Limit doesn't exist, but both left and right-sided limits exist and are finite, so you can split this integral into two convergent parts, which makes it fine.
You have not shown that the integral EXISTS. E^(1/x) is UNDEFINED at x=0. You simply ignored that issue. I am not saying that your solution is incorrect, but that you never demonstrated that it existed.
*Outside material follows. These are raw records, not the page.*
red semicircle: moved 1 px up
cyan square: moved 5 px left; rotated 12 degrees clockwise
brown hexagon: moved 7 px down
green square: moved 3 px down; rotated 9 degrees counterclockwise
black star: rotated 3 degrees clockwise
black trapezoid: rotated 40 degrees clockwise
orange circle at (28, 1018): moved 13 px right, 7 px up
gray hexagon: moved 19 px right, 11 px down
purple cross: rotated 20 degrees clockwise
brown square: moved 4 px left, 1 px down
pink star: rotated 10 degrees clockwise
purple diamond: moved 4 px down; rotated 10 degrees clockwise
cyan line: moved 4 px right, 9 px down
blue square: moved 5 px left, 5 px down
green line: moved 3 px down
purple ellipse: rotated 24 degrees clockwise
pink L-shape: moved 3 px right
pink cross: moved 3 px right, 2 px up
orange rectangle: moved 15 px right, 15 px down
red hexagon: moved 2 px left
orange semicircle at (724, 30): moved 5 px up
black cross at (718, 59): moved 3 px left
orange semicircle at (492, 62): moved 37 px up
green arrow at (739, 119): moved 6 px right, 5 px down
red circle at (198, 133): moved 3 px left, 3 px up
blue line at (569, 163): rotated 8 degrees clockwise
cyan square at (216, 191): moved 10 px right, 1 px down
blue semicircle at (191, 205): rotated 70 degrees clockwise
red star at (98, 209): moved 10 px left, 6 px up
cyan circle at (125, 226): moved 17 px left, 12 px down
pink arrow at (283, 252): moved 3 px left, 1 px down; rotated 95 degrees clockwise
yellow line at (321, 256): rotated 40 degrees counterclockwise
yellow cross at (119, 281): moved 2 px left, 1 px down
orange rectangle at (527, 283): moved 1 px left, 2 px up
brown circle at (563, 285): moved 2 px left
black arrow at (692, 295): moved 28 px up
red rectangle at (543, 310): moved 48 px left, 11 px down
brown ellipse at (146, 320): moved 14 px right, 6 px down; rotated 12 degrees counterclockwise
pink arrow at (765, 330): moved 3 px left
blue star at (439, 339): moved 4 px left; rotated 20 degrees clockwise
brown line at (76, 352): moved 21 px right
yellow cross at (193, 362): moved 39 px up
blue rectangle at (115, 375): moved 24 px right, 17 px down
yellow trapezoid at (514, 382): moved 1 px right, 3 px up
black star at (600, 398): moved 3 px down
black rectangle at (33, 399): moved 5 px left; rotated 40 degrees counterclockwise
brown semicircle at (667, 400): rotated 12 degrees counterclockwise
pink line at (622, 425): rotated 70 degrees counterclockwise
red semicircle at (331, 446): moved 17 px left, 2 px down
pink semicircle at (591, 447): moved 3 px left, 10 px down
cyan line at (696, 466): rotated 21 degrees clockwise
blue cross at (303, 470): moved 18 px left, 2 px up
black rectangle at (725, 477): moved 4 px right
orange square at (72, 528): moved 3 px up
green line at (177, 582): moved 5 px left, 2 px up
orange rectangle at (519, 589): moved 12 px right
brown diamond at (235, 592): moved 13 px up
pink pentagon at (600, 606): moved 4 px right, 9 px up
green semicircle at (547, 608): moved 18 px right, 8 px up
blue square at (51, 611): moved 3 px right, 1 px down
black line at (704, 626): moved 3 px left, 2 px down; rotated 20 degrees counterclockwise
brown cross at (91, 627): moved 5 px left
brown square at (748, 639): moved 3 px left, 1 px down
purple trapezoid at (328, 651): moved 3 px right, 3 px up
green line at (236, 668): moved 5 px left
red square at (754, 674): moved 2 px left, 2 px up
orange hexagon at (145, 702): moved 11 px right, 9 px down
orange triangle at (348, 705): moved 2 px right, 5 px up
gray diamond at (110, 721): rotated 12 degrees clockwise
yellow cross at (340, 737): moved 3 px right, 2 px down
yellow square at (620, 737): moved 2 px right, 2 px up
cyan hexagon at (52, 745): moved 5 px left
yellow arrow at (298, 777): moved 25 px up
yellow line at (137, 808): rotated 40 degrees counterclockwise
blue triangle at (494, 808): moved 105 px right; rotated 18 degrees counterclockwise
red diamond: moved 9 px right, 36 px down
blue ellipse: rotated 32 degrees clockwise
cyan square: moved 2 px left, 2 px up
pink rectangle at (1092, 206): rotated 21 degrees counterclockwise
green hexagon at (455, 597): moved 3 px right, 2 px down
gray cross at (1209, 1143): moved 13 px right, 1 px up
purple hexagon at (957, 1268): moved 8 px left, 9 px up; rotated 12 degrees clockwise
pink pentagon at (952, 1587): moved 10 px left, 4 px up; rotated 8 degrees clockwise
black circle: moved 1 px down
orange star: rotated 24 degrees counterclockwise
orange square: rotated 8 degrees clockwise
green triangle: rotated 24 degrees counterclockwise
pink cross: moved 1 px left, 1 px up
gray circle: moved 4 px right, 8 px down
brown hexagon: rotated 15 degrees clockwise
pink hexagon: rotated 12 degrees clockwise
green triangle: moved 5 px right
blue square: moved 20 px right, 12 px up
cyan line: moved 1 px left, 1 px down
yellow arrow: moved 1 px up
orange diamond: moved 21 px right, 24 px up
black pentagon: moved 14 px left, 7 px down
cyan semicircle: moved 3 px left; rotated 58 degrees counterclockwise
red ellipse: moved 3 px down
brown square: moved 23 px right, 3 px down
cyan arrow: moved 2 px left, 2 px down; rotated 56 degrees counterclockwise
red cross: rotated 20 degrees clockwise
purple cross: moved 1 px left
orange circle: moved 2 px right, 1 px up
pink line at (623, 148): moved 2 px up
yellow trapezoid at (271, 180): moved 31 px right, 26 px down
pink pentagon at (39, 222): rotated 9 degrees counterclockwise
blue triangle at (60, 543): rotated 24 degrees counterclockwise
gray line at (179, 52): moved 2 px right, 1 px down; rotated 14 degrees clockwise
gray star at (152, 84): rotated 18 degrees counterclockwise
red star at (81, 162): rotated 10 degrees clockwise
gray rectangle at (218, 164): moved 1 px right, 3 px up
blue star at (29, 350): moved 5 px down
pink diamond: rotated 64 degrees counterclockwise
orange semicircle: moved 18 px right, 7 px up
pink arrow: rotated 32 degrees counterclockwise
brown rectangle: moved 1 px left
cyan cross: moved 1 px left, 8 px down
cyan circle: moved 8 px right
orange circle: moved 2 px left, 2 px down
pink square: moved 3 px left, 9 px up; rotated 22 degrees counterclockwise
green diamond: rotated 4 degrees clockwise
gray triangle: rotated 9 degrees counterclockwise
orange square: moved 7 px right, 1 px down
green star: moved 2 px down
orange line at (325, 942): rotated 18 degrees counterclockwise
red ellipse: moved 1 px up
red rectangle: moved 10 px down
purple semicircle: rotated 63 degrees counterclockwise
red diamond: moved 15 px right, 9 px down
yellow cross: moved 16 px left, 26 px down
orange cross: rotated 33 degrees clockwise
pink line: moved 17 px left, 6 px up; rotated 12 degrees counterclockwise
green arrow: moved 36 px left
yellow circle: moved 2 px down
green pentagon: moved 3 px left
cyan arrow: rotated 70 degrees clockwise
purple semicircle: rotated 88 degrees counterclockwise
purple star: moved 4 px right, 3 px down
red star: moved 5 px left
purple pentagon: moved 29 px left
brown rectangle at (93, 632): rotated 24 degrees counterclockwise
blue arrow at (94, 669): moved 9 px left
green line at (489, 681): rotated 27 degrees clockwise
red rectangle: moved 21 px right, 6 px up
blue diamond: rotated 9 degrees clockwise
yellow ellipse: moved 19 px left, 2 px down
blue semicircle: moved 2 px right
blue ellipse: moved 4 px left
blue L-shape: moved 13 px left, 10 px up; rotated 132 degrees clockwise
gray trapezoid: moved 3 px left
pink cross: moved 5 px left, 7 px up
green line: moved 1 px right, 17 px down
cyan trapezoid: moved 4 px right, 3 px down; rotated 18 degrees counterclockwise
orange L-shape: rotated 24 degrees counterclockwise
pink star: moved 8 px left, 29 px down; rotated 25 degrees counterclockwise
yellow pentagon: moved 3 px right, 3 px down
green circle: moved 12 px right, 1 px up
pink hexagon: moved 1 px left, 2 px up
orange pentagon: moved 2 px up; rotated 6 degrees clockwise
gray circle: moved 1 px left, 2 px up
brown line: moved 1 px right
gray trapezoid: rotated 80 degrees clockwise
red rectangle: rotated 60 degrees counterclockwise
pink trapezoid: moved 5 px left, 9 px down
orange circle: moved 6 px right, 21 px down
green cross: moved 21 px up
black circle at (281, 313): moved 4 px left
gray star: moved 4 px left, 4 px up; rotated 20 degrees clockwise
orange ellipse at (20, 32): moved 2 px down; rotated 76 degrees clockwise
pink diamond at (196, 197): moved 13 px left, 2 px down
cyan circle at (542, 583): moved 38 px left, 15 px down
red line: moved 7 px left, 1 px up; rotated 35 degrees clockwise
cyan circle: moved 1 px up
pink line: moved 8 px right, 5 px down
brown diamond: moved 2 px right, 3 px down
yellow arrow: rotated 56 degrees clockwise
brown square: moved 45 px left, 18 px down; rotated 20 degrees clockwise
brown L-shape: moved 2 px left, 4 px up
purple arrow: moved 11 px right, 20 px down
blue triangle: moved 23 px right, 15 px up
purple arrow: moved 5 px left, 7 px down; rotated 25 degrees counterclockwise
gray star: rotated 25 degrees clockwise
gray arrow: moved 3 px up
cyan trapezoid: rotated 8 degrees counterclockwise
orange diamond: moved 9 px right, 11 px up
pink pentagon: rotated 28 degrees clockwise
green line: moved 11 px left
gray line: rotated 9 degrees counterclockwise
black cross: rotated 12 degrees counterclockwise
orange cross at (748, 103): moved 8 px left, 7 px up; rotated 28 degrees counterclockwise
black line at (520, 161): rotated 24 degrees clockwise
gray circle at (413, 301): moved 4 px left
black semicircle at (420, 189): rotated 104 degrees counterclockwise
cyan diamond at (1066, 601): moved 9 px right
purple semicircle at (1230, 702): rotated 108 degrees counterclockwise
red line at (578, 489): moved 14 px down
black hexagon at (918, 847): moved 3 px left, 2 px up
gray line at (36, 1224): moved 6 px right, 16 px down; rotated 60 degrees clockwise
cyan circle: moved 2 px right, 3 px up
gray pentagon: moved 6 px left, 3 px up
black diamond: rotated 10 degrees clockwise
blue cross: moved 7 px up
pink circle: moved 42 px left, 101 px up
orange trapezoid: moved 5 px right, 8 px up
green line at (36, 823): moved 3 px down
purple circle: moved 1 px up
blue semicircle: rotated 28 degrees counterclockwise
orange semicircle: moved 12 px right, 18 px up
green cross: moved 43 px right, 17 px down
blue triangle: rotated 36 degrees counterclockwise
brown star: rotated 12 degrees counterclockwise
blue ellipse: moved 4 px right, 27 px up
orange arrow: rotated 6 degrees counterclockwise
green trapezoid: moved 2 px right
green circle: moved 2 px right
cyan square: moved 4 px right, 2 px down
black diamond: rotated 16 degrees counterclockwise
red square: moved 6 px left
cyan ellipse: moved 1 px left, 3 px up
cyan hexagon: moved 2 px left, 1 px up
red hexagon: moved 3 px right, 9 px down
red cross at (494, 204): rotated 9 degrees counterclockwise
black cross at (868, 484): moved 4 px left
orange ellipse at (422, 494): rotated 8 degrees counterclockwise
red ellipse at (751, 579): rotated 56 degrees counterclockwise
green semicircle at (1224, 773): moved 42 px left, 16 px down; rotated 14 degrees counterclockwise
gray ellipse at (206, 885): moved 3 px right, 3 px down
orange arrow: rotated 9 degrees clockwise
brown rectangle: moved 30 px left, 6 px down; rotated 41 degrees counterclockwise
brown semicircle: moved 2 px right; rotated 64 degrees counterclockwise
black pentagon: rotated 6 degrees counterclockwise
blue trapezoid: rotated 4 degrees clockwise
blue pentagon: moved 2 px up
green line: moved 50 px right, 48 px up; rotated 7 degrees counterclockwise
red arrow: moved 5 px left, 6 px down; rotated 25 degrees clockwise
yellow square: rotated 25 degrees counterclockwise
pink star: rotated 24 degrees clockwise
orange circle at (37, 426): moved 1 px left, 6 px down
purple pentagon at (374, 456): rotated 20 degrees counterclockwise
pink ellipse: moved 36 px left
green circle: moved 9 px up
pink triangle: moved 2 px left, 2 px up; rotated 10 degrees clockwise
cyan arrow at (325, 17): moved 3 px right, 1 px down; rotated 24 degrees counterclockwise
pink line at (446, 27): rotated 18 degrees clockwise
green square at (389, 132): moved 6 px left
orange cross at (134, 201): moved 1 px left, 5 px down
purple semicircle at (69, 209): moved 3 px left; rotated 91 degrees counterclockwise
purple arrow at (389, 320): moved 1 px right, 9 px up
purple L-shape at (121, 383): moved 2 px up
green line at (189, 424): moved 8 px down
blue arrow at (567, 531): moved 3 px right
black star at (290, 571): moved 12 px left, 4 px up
When x goes to 0 1/x is inf from the right and -inf from the left and e^1/x goes to inf from right and 0 from left so cosx/(e^1/x+1) goes to 1 from left and 0 from right very rapidly. So it is easy to see the integral exists. There are also tests to see if the integral converges,and michael did it before.i do not think he should show this evry time.the goal of this videos is to solve nice tricky integrals this is not math lecture.
hyperreal numbers (or other infinitesimals) are IMO extremely interesting but I don't think they'll help one bit in computing antiderivatives of elementary functions...
@@LucasDimoveo ooh nice, it's actually good to not put that much pressure on a student, here we have to study this and much more in order to clear entrance of college to get admission
Jon Rogawski Calculus gives you all the basic tools with plenty of practice problems. A little light on multivariable, but that's ok. I would then recommend a book like schaums outline of calculus to keep you fresh and give you more practice.
Does anyone want to try this as a general method in similar integrals? Substitute, x+1/x = u x-1/x = v Then, use Arithmetic Mean - Harmonic Mean inequality on x and 1/x. Then, calculate u^2 + v^2 in terms of powers of x and replace the powers of x in the inequality with powers of u and v. You will get something like u^2 >= 4-v^2. Then you calculate the integrals only in terms of u, followed by calculating only in terms of v and compare the results. You should get integrals that are greater than or less than the original integrals. Sometimes, it's a good idea to discuss what they mean physically. (Take care of the 2nπ periodicity).